In a global sense, yes there is competition over static resources. Oil is static, potable water is fairly static. Furthermore, you also ahve to figure in decreased demand. Right now there are very few pediatricians, but if the number of all age groups decreases equally then there will be fewer children, hence less demand for pediatricians, hence less competition over the resources vis-a-vis decreased prices. A huge problem now that nobody really acknowledges is that most jobs are superfluous, if you really organized society and had every business, individual, and non-profit running as efficiently as possible then there would be no need for a good deal of the jobs currently available. A consumer-driven, capitalist society operates on a fairly abritrary premise, people need jobs in order to buy things, and the reason these jobs allow them to buy things is because they facilitate production of these things.

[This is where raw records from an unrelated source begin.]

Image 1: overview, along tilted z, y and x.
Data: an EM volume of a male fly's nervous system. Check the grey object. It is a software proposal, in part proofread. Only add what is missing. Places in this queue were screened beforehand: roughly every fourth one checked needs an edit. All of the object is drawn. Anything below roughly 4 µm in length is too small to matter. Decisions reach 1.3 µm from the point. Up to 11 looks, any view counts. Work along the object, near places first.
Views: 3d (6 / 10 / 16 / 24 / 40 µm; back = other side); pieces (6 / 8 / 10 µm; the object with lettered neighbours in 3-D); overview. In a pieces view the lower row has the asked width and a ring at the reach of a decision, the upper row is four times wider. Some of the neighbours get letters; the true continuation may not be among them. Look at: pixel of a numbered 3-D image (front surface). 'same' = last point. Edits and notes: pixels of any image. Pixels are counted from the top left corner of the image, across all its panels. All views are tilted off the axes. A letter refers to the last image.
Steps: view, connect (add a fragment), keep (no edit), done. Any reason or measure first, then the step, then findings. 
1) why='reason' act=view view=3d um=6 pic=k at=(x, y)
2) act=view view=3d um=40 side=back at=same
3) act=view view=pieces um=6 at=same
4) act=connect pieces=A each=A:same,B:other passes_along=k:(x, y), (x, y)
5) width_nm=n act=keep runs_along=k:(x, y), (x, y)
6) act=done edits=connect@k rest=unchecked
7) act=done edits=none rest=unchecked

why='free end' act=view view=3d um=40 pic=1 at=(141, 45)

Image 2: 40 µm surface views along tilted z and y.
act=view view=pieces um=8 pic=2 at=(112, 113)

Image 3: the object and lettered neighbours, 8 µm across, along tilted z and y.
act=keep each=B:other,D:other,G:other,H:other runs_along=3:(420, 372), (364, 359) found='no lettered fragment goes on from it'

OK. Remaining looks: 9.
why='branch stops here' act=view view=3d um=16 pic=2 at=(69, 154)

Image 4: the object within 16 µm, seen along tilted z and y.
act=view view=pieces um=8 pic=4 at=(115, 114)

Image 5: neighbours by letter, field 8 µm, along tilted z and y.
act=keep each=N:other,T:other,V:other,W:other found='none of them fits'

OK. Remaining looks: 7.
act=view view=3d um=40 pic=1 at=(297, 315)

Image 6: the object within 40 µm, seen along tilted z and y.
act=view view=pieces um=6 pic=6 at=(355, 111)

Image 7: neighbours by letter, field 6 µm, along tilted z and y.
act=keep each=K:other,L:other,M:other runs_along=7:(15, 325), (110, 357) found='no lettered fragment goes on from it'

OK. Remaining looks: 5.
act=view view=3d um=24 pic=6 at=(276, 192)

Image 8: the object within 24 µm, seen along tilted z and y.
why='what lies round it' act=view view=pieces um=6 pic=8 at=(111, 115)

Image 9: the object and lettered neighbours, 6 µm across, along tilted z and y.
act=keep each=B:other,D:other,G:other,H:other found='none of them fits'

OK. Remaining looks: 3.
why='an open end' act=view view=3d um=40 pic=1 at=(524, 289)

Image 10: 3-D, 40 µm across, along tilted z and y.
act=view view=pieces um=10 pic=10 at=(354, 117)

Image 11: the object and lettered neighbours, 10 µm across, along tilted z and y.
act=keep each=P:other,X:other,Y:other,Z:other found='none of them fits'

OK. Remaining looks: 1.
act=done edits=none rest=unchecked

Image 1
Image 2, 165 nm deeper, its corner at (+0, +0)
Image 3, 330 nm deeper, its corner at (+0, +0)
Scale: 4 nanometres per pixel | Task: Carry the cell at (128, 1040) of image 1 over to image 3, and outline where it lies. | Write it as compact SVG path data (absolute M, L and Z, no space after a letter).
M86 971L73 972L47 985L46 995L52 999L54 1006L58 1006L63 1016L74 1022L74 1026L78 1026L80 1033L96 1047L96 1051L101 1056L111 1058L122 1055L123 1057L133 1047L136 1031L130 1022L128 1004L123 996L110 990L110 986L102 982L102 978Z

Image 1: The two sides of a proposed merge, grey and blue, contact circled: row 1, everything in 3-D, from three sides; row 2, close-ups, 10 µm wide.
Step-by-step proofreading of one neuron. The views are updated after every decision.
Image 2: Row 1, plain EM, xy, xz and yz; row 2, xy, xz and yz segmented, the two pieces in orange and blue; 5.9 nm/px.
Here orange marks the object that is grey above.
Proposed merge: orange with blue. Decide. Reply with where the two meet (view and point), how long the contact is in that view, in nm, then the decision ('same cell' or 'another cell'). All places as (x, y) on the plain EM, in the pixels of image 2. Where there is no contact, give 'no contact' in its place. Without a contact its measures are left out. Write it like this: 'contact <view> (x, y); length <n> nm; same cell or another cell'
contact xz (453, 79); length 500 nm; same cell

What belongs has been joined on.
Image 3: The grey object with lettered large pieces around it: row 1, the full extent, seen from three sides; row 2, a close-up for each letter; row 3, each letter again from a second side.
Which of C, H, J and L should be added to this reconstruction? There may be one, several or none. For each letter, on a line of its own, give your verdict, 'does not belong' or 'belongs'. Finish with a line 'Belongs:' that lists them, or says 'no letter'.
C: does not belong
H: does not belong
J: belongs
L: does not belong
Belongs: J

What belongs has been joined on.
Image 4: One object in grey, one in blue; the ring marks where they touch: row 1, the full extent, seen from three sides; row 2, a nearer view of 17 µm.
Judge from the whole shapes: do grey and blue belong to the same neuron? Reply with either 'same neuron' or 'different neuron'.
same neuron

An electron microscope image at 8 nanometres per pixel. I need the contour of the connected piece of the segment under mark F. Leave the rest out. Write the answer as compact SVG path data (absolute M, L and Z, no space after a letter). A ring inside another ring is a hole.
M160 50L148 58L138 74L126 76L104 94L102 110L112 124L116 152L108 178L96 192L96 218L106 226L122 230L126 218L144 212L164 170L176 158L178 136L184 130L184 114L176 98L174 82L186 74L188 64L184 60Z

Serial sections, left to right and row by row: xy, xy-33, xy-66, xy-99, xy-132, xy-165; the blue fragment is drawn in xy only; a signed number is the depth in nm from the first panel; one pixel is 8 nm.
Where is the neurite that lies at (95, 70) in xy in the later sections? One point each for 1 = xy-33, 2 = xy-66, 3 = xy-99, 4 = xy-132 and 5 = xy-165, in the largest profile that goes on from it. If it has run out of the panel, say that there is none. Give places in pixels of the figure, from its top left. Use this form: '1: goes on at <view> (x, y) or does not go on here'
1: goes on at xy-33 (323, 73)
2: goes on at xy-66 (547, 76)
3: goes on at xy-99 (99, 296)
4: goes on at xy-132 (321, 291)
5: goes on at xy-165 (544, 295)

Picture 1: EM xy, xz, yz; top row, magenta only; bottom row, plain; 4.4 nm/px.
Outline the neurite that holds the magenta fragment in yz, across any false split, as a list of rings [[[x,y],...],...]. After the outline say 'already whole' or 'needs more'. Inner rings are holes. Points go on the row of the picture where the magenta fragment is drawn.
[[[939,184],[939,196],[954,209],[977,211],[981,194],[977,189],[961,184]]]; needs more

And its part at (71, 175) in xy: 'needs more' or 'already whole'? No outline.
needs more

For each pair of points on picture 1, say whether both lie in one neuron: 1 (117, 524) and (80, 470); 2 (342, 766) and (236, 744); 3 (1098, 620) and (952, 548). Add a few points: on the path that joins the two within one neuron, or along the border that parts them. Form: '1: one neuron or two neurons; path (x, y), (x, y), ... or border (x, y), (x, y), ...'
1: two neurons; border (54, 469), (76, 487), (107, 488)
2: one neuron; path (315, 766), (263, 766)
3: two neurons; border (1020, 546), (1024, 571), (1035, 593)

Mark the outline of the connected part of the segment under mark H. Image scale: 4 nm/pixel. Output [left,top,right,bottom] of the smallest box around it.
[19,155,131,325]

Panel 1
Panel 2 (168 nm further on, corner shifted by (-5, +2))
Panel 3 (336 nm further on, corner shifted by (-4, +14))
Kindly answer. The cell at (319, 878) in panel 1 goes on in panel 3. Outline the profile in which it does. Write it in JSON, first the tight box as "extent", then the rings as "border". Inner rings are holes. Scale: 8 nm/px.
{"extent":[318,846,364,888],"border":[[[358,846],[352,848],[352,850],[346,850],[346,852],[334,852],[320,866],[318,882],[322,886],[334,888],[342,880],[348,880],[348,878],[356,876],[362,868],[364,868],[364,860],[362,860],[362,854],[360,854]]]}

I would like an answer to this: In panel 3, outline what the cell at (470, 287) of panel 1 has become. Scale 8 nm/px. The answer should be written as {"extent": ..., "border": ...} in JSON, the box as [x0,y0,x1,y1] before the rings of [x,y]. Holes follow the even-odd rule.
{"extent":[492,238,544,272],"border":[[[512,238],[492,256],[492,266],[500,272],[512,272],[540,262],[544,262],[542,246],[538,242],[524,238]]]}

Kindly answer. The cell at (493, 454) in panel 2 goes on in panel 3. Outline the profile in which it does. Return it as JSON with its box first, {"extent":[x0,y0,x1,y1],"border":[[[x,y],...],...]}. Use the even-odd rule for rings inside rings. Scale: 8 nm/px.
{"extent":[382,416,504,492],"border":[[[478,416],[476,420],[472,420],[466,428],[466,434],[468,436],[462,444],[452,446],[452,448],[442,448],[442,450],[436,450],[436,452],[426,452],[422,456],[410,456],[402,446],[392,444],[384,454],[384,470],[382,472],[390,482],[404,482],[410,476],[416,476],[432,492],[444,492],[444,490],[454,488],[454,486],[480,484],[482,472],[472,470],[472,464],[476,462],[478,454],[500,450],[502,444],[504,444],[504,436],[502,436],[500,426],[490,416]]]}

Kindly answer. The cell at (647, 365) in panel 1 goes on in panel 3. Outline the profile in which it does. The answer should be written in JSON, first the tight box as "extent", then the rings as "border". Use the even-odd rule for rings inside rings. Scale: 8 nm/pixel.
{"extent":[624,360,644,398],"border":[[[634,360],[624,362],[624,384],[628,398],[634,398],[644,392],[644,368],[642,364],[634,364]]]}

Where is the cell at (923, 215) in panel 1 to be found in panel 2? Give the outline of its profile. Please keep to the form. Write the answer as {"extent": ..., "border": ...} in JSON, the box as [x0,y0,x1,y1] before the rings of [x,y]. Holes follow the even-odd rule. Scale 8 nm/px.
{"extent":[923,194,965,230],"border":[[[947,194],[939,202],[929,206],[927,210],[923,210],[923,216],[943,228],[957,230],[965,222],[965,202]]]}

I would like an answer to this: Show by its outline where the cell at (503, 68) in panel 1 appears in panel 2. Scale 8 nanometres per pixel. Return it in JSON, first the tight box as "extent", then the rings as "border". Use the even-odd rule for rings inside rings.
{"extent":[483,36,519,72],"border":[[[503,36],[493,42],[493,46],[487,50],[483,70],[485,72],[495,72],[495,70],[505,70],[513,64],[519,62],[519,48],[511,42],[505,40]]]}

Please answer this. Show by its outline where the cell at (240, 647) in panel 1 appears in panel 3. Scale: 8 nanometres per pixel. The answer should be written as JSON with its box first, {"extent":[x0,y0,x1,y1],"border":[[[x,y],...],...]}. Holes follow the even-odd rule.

A phrase comes to mind that originally described beurocracy, that the beurocracy was expanding to serve the needs of the expanding beurocracy. The same can be said of consumer-driven capitalism. I would even go so far as to argue that such a large and expanding human population serves to effectively mask this circular existence as individuals become too concerned with participating in it to realize it's true nature.
In short, what I'm saying is that the proportion doesn't necessarily remain the same. Say you have a group of 100 people, and they produce what we're going to call resource value of 200. You suddenly halve the number to 50, that doesn't necessarily mean that the resource value decreases to 100, it could be 150 or 175.
There are very few countries with populations of 1.5 billion or higher, point still stands.
Oil is static, but the production of it couldn't be considered as such. If global population dropped by a factor of 4, global oil consumption would as well, if not more. In the global arena, there would still be competition for these static resources for the same reason we don't drill locally modernly. It would be cheaper to import.
I agree with the argument that the proportion doesn't remain cnstant, I just happen to think that consumption would be reduced by an even greater factor than population. Mainly due to a reduction of the ability of working society to specialize due to a more numerically restricted labor force. As far as your example of a pediatrician, temporarily, due to fewer people being born, there would be additional pediatricians per capita.
Consumer driven capitalism really wouldn't change.